> [What you should do]:
Whenever the word "right" turns up in a line below, that line should be copied.
..............................
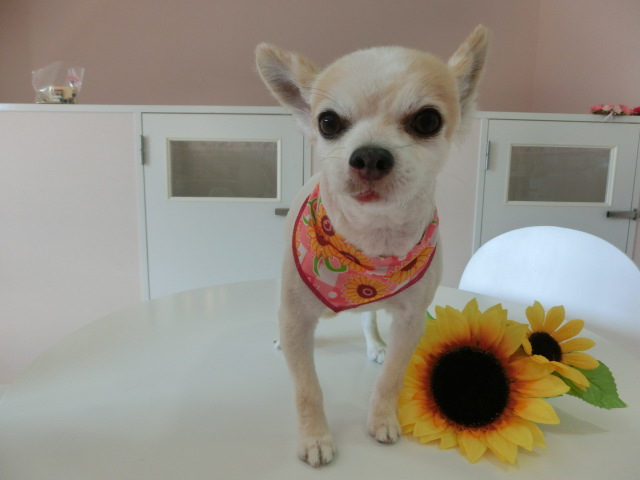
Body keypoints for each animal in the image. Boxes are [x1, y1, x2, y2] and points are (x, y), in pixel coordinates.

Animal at [256, 25, 488, 467]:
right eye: (328, 122)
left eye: (427, 120)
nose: (369, 156)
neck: (369, 242)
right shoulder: (296, 321)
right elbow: (307, 389)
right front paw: (316, 437)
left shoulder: (411, 322)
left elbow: (391, 378)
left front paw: (382, 419)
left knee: (368, 318)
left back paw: (375, 342)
..............................
> [Output of the task]:
right eye: (328, 122)
right shoulder: (296, 321)
right elbow: (307, 389)
right front paw: (316, 437)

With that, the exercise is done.